We can find a really good explanation about the link between:
- finding the subspace upon which the projected data cloud has the maximal variance (or "inertie")
- finding the subspace upon which the distance between the projected data cloud and the original data cloud is minimal (we use Pythagoras to show this equivalence and it results that the projection is orthogonal)
However there is a result from 1936 by Eckart and Young that states the following
$$\sum_1^r d_k u_k v_k^T = \arg \min_{\hat{X} \in M(r)} \| X - \hat{X} \|_F^2$$ where $M(r)$ is the set of rank-$r$ matrices, which basically means first $r$ components of the SVD of $X$ gives the best low-rank matrix approximation of $X$ and best is defined in terms of the squared Frobenius norm - the sum of squared elements of a matrix.
This is a general result for matrices and at first sight has nothing to do with data sets or dimensionality reduction (but it is related, in fact).
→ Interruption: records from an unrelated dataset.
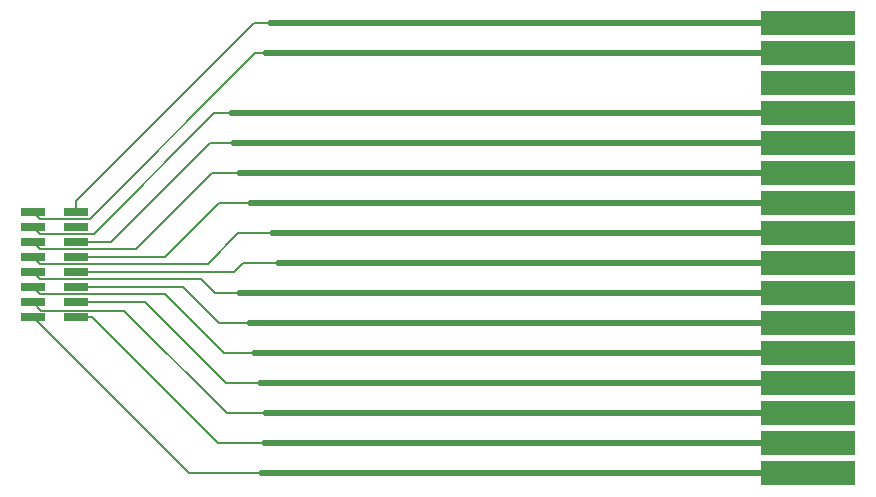
<source format=gtl>
G04 #@! TF.GenerationSoftware,KiCad,Pcbnew,(5.1.10)-1*
G04 #@! TF.CreationDate,2022-08-14T11:16:36-04:00*
G04 #@! TF.ProjectId,KBAdapter,4b424164-6170-4746-9572-2e6b69636164,rev?*
G04 #@! TF.SameCoordinates,Original*
G04 #@! TF.FileFunction,Copper,L1,Top*
G04 #@! TF.FilePolarity,Positive*
%FSLAX46Y46*%
G04 Gerber Fmt 4.6, Leading zero omitted, Abs format (unit mm)*
G04 Created by KiCad (PCBNEW (5.1.10)-1) date 2022-08-14 11:16:36*
%MOMM*%
%LPD*%
G01*
G04 APERTURE LIST*
G04 #@! TA.AperFunction,ConnectorPad*
%ADD10R,8.000000X2.000000*%
G04 #@! TD*
G04 #@! TA.AperFunction,SMDPad,CuDef*
%ADD11R,2.100000X0.750000*%
G04 #@! TD*
G04 #@! TA.AperFunction,Conductor*
%ADD12C,0.500000*%
G04 #@! TD*
G04 #@! TA.AperFunction,Conductor*
%ADD13C,0.200000*%
G04 #@! TD*
G04 APERTURE END LIST*
D10*
X172500000Y-113550000D03*
X172500000Y-111010000D03*
X172500000Y-108470000D03*
X172500000Y-105930000D03*
X172500000Y-103390000D03*
X172500000Y-100850000D03*
X172500000Y-98310000D03*
X172500000Y-95770000D03*
X172500000Y-93230000D03*
X172500000Y-90690000D03*
X172500000Y-88150000D03*
X172500000Y-85610000D03*
X172500000Y-83070000D03*
X172500000Y-80530000D03*
X172500000Y-77990000D03*
X172500000Y-75450000D03*
D11*
X106900000Y-100345000D03*
X110500000Y-100345000D03*
X106900000Y-99075000D03*
X110500000Y-99075000D03*
X106900000Y-97805000D03*
X110500000Y-97805000D03*
X106900000Y-96535000D03*
X110500000Y-96535000D03*
X106900000Y-95265000D03*
X110500000Y-95265000D03*
X106900000Y-93995000D03*
X110500000Y-93995000D03*
X106900000Y-92725000D03*
X110500000Y-92725000D03*
X106900000Y-91455000D03*
X110500000Y-91455000D03*
D12*
X126947360Y-75450000D02*
X172500000Y-75450000D01*
D13*
X110500000Y-91455000D02*
X110500000Y-90500000D01*
X125550000Y-75450000D02*
X126947360Y-75450000D01*
X110500000Y-90500000D02*
X125550000Y-75450000D01*
D12*
X172500000Y-77990000D02*
X126490160Y-77990000D01*
D13*
X107475001Y-92030001D02*
X111669999Y-92030001D01*
X106900000Y-91455000D02*
X107475001Y-92030001D01*
X125710000Y-77990000D02*
X126490160Y-77990000D01*
X111669999Y-92030001D02*
X125710000Y-77990000D01*
D12*
X172500000Y-83070000D02*
X123630120Y-83070000D01*
D13*
X107475001Y-93300001D02*
X111999999Y-93300001D01*
X106900000Y-92725000D02*
X107475001Y-93300001D01*
X122230000Y-83070000D02*
X123630120Y-83070000D01*
X111999999Y-93300001D02*
X122230000Y-83070000D01*
D12*
X172500000Y-85610000D02*
X123807920Y-85610000D01*
D13*
X110500000Y-93995000D02*
X113505000Y-93995000D01*
X121890000Y-85610000D02*
X123807920Y-85610000D01*
X113505000Y-93995000D02*
X121890000Y-85610000D01*
D12*
X172500000Y-88150000D02*
X124295600Y-88150000D01*
D13*
X107475001Y-94570001D02*
X115629999Y-94570001D01*
X106900000Y-93995000D02*
X107475001Y-94570001D01*
X122050000Y-88150000D02*
X124295600Y-88150000D01*
X115629999Y-94570001D02*
X122050000Y-88150000D01*
D12*
X172500000Y-90690000D02*
X125220160Y-90690000D01*
D13*
X110500000Y-95265000D02*
X118035000Y-95265000D01*
X122610000Y-90690000D02*
X125220160Y-90690000D01*
X118035000Y-95265000D02*
X122610000Y-90690000D01*
D12*
X172500000Y-93230000D02*
X127115000Y-93230000D01*
D13*
X107475001Y-95840001D02*
X121659999Y-95840001D01*
X106900000Y-95265000D02*
X107475001Y-95840001D01*
X124270000Y-93230000D02*
X127115000Y-93230000D01*
X121659999Y-95840001D02*
X124270000Y-93230000D01*
D12*
X172500000Y-95770000D02*
X127612840Y-95770000D01*
D13*
X110500000Y-96535000D02*
X123865000Y-96535000D01*
X124630000Y-95770000D02*
X127612840Y-95770000D01*
X123865000Y-96535000D02*
X124630000Y-95770000D01*
D12*
X172500000Y-98310000D02*
X124294200Y-98310000D01*
D13*
X107475001Y-97110001D02*
X121110001Y-97110001D01*
X106900000Y-96535000D02*
X107475001Y-97110001D01*
X122310000Y-98310000D02*
X124294200Y-98310000D01*
X121110001Y-97110001D02*
X122310000Y-98310000D01*
D12*
X172500000Y-100850000D02*
X125162880Y-100850000D01*
D13*
X110500000Y-97805000D02*
X119605000Y-97805000D01*
X122650000Y-100850000D02*
X125162880Y-100850000D01*
X119605000Y-97805000D02*
X122650000Y-100850000D01*
D12*
X172500000Y-103390000D02*
X125564200Y-103390000D01*
D13*
X107475001Y-98380001D02*
X118080001Y-98380001D01*
X106900000Y-97805000D02*
X107475001Y-98380001D01*
X123090000Y-103390000D02*
X125564200Y-103390000D01*
X118080001Y-98380001D02*
X123090000Y-103390000D01*
D12*
X172500000Y-105930000D02*
X126143320Y-105930000D01*
X126143320Y-105930000D02*
X126117920Y-105930000D01*
D13*
X110500000Y-99075000D02*
X116375000Y-99075000D01*
X123230000Y-105930000D02*
X126143320Y-105930000D01*
X116375000Y-99075000D02*
X123230000Y-105930000D01*
D12*
X172500000Y-108470000D02*
X126554278Y-108470000D01*
X126554278Y-108470000D02*
X126539560Y-108470000D01*
D13*
X107594999Y-99769999D02*
X114569999Y-99769999D01*
X106900000Y-99075000D02*
X107594999Y-99769999D01*
X123270000Y-108470000D02*
X126554278Y-108470000D01*
X114569999Y-99769999D02*
X123270000Y-108470000D01*
D12*
X172500000Y-111010000D02*
X126473520Y-111010000D01*
X126473520Y-111010000D02*
X126422720Y-111010000D01*
D13*
X110500000Y-100345000D02*
X111845000Y-100345000D01*
X122510000Y-111010000D02*
X126473520Y-111010000D01*
X111845000Y-100345000D02*
X122510000Y-111010000D01*
D12*
X172500000Y-113550000D02*
X126239840Y-113550000D01*
X126239840Y-113550000D02*
X126183960Y-113550000D01*
D13*
X120105000Y-113550000D02*
X126239840Y-113550000D01*
X106900000Y-100345000D02*
X120105000Y-113550000D01*
M02*

</source>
So, I would really appreciate if you could explain (and prove) the link with the above. Thanks.
Suppose that $X$ is the matrix whose columns are the "data", and let $\hat X$ be the matrix attained by projecting all columns onto some subspace.
First, consider any column $x$ of $X$, and take $\hat x$ to be the corresponding projected column. By the nature of an orthogonal projection, it should be clear that $$ \|x\|^2 = \|\hat x\|^2 + \|x - \hat x\|^2 $$ Noting that this is the case for all columns of $X$, we see that $$ \|X\|_F^2 = \|\hat X\|_F^2 + \|X - \hat X\|_F^2 \tag{*} $$ Moreover, since the columns of $X$ have been appropriately translated, we find the variance of the projected data (which will have mean $0$) is $\|\hat X\|_F^2$. With all that said, the observation that maximizing the variance of projected data is equivalent to minimizing the total distance from the original to its projection is precisely equivalent to the statement that $$ \arg \max_{\hat X \in M(r)} \|\hat X\|_F = \arg \min_{\hat X \in M(r)} \|X - \hat X\|_F $$ and it is clear from $(^*)$ that this is the case.